A c language compiler for programming and Practice
Compiling a compiler and learning the underlying programming method is a very effective way to learn how computers work.
Compilers are often seen as very complex projects. In fact, writing a product-level compiler is indeed a huge task. But it is not that difficult to write a small and available compiler.
The secret is to first find a minimum available project and then add the desired features. This method is also mentioned in Abdulaziz Ghuloum's famous paper "a shortcut to build a compiler. However, this method is feasible. You only need to follow the first step in this article to get a truly available compiler! Of course, it can only compile a very small subset of the program language, but it is indeed a real and available compiler. You can expand the compiler at will and learn more and deeper knowledge from it.
Inspired by this article, I wrote a C compiler. In a sense, this is more difficult than writing a scheme Compiler (because you have to parse the Complex C syntax ), but in some ways it is very convenient (you do not need to process the runtime type ). To write such a compiler, you only need to start with the smallest available compiler.

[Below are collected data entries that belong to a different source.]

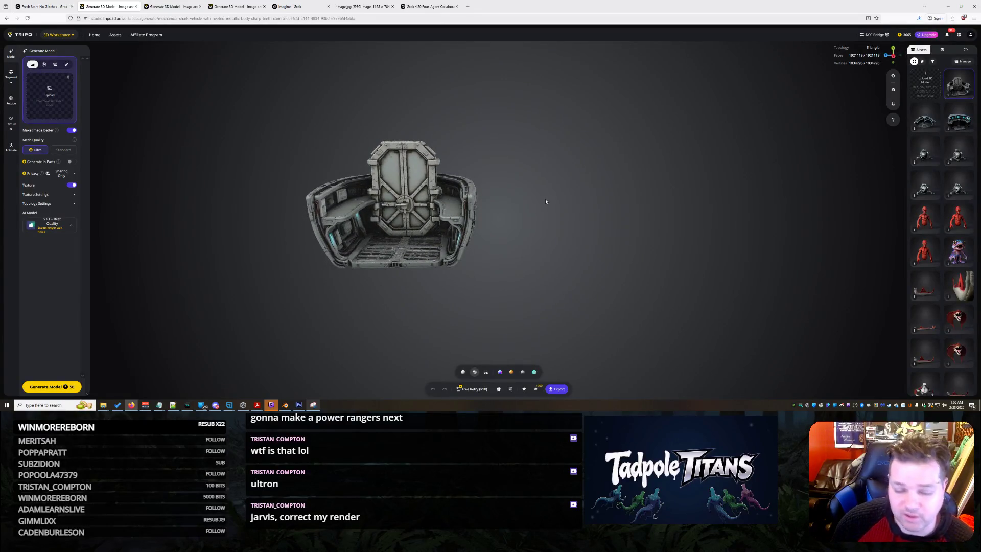
{"action": "mouse_move", "coordinate": [364, 203]}
{"action": "left_mouse_down"}
{"action": "mouse_move", "coordinate": [456, 187]}
{"action": "mouse_move", "coordinate": [547, 260]}
{"action": "mouse_move", "coordinate": [348, 244]}
{"action": "mouse_move", "coordinate": [577, 391]}
{"action": "left_mouse_up"}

For the compiler I wrote, I called it babyc. I chose this code as the first program I needed to run:
int main() { return 2;}
No variables, no function calls, no additional dependencies, or even if statements or loop statements, everything looks so simple.
We need to parse this code first. We will use Flex and Bison to do this. Here are examples of how to use it for reference. Fortunately, our syntax is so simple. below is the lexical analyzer:
{ { return '{'; }} { return '}'; }( { return '('; }) { return ')'; }; { return ';'; }[0-9]+ { return NUMBER; }return { return RETURN; }int { return TYPE; }main { return IDENTIFIER; }
Here is the syntax analyzer:
function:TYPE IDENTIFIER '(' ')' '{' expression '}'; expression:RETURN NUMBER ';';
Finally, we need to generate some assembly code. We will use a 32-bit X86 Assembly because it is very common and can run easily on your machine. There are websites related to X86 assembly.

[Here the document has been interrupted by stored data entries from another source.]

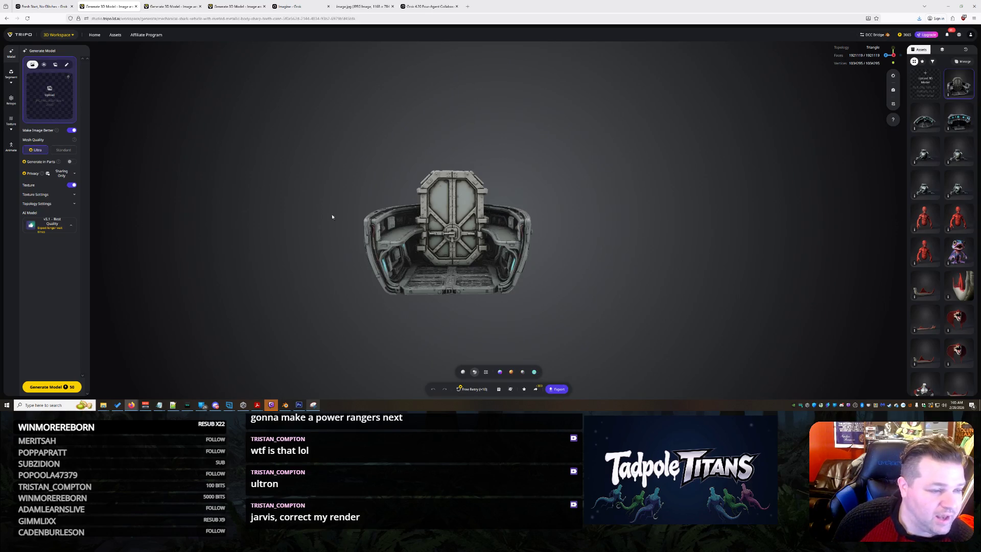
{"action": "mouse_move", "coordinate": [420, 261]}
{"action": "left_mouse_down"}
{"action": "mouse_move", "coordinate": [547, 244]}
{"action": "mouse_move", "coordinate": [274, 223]}
{"action": "left_mouse_up"}
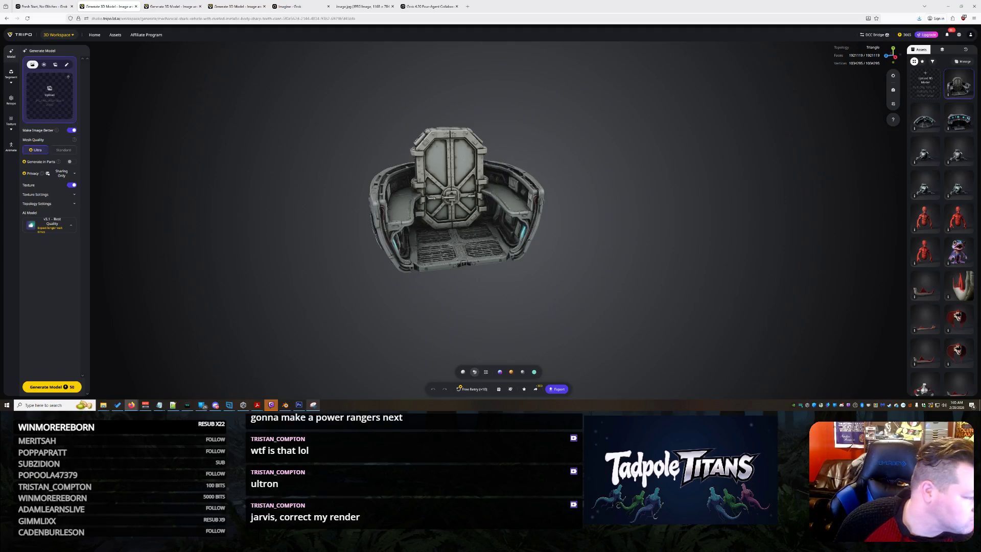
{"action": "mouse_move", "coordinate": [249, 259]}
{"action": "left_mouse_down"}
{"action": "mouse_move", "coordinate": [191, 239]}
{"action": "mouse_move", "coordinate": [360, 247]}
{"action": "mouse_move", "coordinate": [236, 251]}
{"action": "mouse_move", "coordinate": [239, 304]}
{"action": "mouse_move", "coordinate": [242, 244]}
{"action": "left_mouse_up"}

The following is the compilation code we need to generate:
.text .global _start # Tell the loader we want to start at _start._start: movl $2,%ebx # The argument to our system call. movl $1,%eax # The system call number of sys_exit is 1. int $0x80 # Send an interrupt
Add the above lexical syntax analysis code and write the assembly code into a file. Congratulations! You are already a compiler writer!
This is how Babyc was born. You can see its initial appearance here.
Of course, it would be a waste if the Assembly Code cannot be run. Let's use the compiler to generate the real assembly code we want.
# Here's the file we want to compile.$ cat return_two.c#include
int main() { return 2;}# Run the compiler with this file.$ ./babyc return_two.cWritten out.s.# Check the output looks sensible.$ cat out.s.text .global _start_start: movl $2, %ebx movl $1, %eax int $0x80
Great! Next, let's really run the compiled code to ensure that it can get what we think.
# Assemble the file. We explicitly assemble as 32-bit# to avoid confusion on x86_64 machines.$ as out.s -o out.o --32# Link the file, again specifying 32-bit.$ ld -m elf_i386 -s -o out out.o# Run it!$ ./out# What was the return code?$ echo $?2 # Woohoo!
We took the first step, and the next step will show you how to do it. You can follow all the instructions in that article to create a more complex compiler. You need to write a more sophisticated syntax tree to generate assembly code. The next steps are as follows: (1) Allow to return arbitrary values (for example, return 3; some executable code); (2) Add support for "Non" (for example, return ~ 1; some executable code ). Every extra feature can teach you more about the C language, how the compiler is executed, and how others in the world think about it.
This is the method for building babyc. Babyc now has the if statement, loop, variable, and basic data structure. You are welcome to check out its code, but I hope you can write it yourself after reading my article.
Do not be afraid of the underlying things. This is a wonderful world.